Type 2 diabetes is a growing public health concern worldwide, as the number of people who suffer from the disease is expected to rise from 425 million in 2017 to 629 million by 2045 [1]. Two of the hallmarks of type 2 diabetes are the development of insulin resistance in peripheral tissues (liver, skeletal muscle and adipose) and dysfunction of insulin-secreting beta cells in the pancreatic islets [2]. While environmental factors such as diet and exercise level contribute to type 2 diabetes, genetic predisposition also plays a key role. Genome-wide association studies (GWAS) have identified more than 200 loci associated with type 2 diabetes and related metabolic traits [3] (Fig. 1a). These genetic findings have already identified targets for known drugs such as thiazolidinediones [6], which serves as a positive control for the approach. At most such genomic loci, however, the variant with the strongest statistical association with type 2 diabetes (‘lead single-nucleotide polymorphism’ [SNP]) is found outside of protein-coding regions, suggesting a primary role for non-coding cis-regulatory elements in genetic risk for type 2 diabetes. Such variants may confer risk by altering transcription factor binding sites that propagate signals from upstream transcription factors to influence downstream target gene expression. It is challenging to determine the functional effects of non-coding variants for several reasons. First, lead SNPs are not necessarily the causal variants, which could instead be among the many other variants in strong linkage equilibrium (LD) (Fig. 1b). Second, even after mapping a causal regulatory variant, it is often difficult to identify its downstream target gene(s), which may be distant. For example, an obesity-associated variant located within the first intron of the FTO gene affects expression of the genes IRX3 and IRX5, located over a megabase away from the variant, without affecting the expression of the closest FTO gene [7, 8]. To bridge the disconnect between genetic factors and disease processes, there is a critical need to experimentally and bioinformatically annotate non-coding variants to better understand the biological mechanisms that contribute to genetic predisposition to type 2 diabetes. A refined view of the genetics of type 2 diabetes may allow for personalised risk scores [9] and stratification of patients by different underlying pathophysiology [10].

Fig. 1

Functional mapping of diabetes-associated variants using tissue-specific regulatory maps. GWAS have identified loci associated with risk for type 2 diabetes, with strength of association (-log10 p value) shown throughout the genome in a Manhattan plot (a, data from [4, 5]). Each genome-wide significant region (above the horizontal red line) can then be explored using a locus-zoom plot (b), which shows one of the type 2 diabetes-associated loci (overlapping the gene WFS1) as an example [5]. In the locus zoom plot, each dot represents a variant associated with type 2 diabetes, and its colour represents the level of linkage disequilibrium (LD), with the lead variant (reference variant [Ref Var]) highlighted in purple. Most SNPs occur in non-coding regions, where chromatin state analyses (c) help identify locations of tissue-specific regulatory regions. While some enhancer regions may be shared across tissues, there are others that are unique. This figure is available as part of a downloadable slideset

Here, we review genome-wide approaches to map regulatory elements, highlighting studies that have successfully applied these approaches to add gene regulatory context to type 2 diabetes GWAS variants. We discuss how integrating these maps may identify convergent mechanisms across distant loci, and shared biology underpinning type 2 diabetes pathogenesis. Finally, we propose future studies that could provide additional mechanistic information.

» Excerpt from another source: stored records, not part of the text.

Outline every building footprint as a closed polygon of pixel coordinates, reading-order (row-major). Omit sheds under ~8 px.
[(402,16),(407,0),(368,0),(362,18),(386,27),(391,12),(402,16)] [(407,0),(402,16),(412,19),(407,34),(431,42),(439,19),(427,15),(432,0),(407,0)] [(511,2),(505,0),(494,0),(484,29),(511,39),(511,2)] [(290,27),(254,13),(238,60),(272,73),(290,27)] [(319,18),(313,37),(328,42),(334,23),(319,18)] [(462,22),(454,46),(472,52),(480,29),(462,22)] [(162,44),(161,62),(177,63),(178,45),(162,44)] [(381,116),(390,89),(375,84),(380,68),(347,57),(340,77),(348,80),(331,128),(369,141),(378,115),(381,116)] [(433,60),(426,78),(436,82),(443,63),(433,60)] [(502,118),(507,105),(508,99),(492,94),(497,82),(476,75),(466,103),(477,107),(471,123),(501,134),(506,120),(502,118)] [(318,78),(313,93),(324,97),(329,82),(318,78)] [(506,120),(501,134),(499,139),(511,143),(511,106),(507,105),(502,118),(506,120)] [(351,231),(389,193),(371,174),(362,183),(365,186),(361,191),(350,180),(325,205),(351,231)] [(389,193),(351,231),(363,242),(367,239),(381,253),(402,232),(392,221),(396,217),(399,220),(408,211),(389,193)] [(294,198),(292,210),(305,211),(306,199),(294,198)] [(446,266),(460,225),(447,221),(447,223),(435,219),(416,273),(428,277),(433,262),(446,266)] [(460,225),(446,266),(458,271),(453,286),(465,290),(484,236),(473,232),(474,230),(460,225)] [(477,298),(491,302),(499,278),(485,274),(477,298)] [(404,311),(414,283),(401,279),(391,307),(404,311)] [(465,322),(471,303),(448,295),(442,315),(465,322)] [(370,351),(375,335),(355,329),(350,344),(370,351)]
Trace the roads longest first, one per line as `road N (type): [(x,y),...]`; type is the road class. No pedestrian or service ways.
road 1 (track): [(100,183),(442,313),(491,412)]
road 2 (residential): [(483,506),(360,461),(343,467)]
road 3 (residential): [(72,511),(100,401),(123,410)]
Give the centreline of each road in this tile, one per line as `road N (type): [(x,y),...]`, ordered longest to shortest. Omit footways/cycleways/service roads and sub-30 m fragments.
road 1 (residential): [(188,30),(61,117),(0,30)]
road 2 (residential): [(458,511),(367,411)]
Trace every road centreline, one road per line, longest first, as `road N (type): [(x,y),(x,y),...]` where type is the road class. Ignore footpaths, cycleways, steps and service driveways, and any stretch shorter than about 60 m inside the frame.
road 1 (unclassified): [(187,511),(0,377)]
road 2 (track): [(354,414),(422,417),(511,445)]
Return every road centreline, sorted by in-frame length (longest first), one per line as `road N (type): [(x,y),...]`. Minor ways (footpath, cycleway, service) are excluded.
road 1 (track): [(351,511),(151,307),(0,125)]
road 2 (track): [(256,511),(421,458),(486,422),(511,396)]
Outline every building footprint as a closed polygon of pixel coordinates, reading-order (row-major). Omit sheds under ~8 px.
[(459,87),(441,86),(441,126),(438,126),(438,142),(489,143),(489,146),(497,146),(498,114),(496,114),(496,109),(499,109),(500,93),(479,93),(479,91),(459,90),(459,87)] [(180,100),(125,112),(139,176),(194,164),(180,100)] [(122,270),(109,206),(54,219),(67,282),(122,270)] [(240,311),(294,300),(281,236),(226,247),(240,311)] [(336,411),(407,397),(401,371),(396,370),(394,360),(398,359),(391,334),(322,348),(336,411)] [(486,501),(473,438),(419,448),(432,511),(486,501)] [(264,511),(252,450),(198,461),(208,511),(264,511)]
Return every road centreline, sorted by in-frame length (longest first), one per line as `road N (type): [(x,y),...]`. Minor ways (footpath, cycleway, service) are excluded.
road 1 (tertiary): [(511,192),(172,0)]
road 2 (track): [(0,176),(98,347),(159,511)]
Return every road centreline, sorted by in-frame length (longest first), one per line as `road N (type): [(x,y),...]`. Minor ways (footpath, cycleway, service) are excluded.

Tissue-specific maps of chromatin state identify relevant regulatory regions

In eukaryotes, DNA is wrapped around histone proteins to form nucleosomes; strings of nucleosomes then form a higher-order structure called chromatin in the cell nucleus. Beyond structural roles in packaging DNA, histones contribute to establishing and maintaining cell-type-specific gene expression programs by signalling through post-translational modifications and by regulating the accessibility of DNA to transcription factors.

Histone modifications

Protruding ends of histone proteins can be post-translationally modified with various covalent marks (e.g. methylation, acetylation). Genome-wide maps for various histone marks have been generated for human cell lines and primary tissues using chromatin immunoprecipitation and sequencing (ChIP-seq) [11, 12], revealing that histones in different regions of the genome are decorated with distinct marks, reflecting the regulatory activity of those regions [13]. For example, transcription start sites are marked by tri-methylation of histone H3 lysine 4 (H3K4me3), while enhancers are marked by both mono-methylation of H3K4 (H3K4me1) and acetylation of H3K27 (H3K27ac). Chromatin segmentation analyses integrate combinations of histone marks to annotate the genome into discrete ‘states’, each of which can be given labels that describe the underlying regulatory activity such as promoters and enhancers [14] (Fig. 1c). Parker, Stitzel and colleagues constructed chromatin state maps for pancreatic islets, and identified islet-specific stretch enhancers (SEs), which are long (≥3 kb) segments of the genome that are continuously decorated with enhancer-associated histone marks. SEs were found near to critical pancreatic islet genes (e.g. INS1), and were enriched for GWAS variants associated with type 2 diabetes and related traits [15]. Similar observations have been made for disease-relevant cell types in other disease models [16,17,18]. These studies collectively represent the first level of functional convergence in which disease-relevant variants across the genome are enriched in a set of large enhancers active in specific tissues. However, while chromatin state analysis is useful for narrowing down the regions of interest to a small subset of regulatory regions, the resolution of analysis is approximately 200 bp (a consequence of the fact that each nucleosome contains about 147 bp of DNA wrapped around the histones), which is still too coarse to pinpoint the underlying sequence motif(s) that could be mediating a genetic regulatory effect.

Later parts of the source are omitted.